Assunto: Games for the Encyclopedia of Chess Variants
Hi variants players,
I am writing this for David Pritchard, who is close to finishing the second edition of his famous book "The Encyclopedia of Chess Variants". He is always looking for good sample games, and when I offered him to make this call on Brainking, he found it was an excellent idea. There are many variants played here and the turn-based type of play makes for better games than blitz.
The present message is a call for "best games" by the top BK players - I have no precise idea about what "top" means, but probably it should be thought as something like having been in the top 5 BKR in the variant played. Best games can be won, but also drawn or lost games. If you are interested that one of your games shows in the Encyclopedia of Chess Variants, just submit to me your one or two best games in each variant. All I need is the game id (or the link to the game, which looks like http://brainking.com/en/ArchivedGame?g=123456), given either in a PM to me or on that board.
The time delay for this is about one month. After that, David (and me!) will still be interested in seeing your best games, but he will not be able to include them in the book any more.
02i: I am no specialist of the field so I could be wrong, but from what I read it looks like about all games of the type "one against all" are forced wins for the player with the army - the classical example being "Fox and the gooses". The reason for it seems to be that if one of them wasn't, it would probably be a straightforward win by direct attack for the lone piece.
The lone piece being much easier to conduct than a set of pieces, such a game is more playable if it is unbalanced in favour of the army.
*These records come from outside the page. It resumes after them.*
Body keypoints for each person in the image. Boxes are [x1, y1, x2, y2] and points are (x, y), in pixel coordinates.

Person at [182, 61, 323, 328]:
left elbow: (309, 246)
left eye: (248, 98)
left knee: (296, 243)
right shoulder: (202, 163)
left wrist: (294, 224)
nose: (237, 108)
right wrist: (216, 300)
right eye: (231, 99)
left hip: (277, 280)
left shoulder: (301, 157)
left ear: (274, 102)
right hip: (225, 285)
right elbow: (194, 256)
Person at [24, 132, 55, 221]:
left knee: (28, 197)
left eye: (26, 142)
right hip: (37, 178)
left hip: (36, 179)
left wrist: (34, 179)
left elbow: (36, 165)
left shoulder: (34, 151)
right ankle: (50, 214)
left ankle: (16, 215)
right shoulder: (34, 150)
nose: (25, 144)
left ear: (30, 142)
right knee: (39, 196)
Marfitalu: You can castle, but your king would stay on c8 and your rook would go to d8, as in the usual long castle. So you would need to move the rook currently blocking d8 first.
Do you remember the rule which was hard to translate ? Here the "longest range", which must be free from other pieces, is a8-d8.
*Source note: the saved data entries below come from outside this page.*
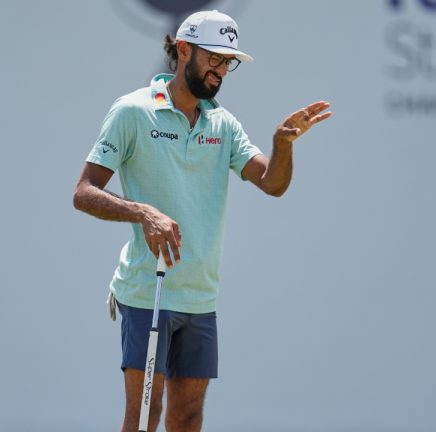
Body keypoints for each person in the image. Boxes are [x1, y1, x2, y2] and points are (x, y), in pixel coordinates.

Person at [73, 10, 331, 432]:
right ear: (183, 49)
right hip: (146, 290)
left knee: (188, 418)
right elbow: (84, 192)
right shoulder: (133, 111)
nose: (221, 70)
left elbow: (271, 183)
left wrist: (282, 144)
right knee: (143, 417)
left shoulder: (223, 124)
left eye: (228, 62)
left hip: (199, 297)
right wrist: (143, 212)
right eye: (213, 58)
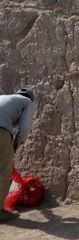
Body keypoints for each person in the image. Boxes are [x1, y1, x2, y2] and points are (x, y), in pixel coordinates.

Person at [0, 87, 35, 223]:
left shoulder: (5, 98)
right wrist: (17, 142)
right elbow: (25, 127)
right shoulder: (27, 102)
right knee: (3, 172)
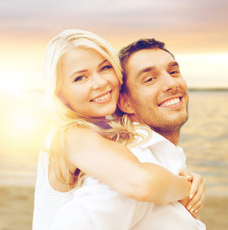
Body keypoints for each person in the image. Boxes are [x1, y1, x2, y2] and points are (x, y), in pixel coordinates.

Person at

I also agree with Random Atomic Chess and Random Suicide Chess, the games as they are suffer a bit from a narrow non-losing path in the opening. But how to generate random position which will not be forced wins for White ?
If you have any other question on Anti-chess endgames, fear to be called stupid and can read a tiny bit of French, the endgame section of my webpage (http://www.pion.ch/Losing/endings.html) will probably answer it.
[Made link live ... WQ :]
WhisperzQ: Sure, no problem ! There was also a very fine endgame database server (up to 4 pieces) by Lenny Taelman, but this one went down recently :-(
Just to make some facts straight : the game of Anti Chess, more often called Losing Chess or Suicide Chess, is more than 100 years old, and the rules used here are the standard ones. For some more details, here is an historical research by John Beasley : http://www.pion.ch/Losing/LCLIT3AR.html.
The game has been studied a lot, by hand and by computer. Here is an opening book which should avoid you a lot of early trouble : http://catalin.francu.com/nilatac/book.php.
My personal homepage has tons of information too, but available only in French language.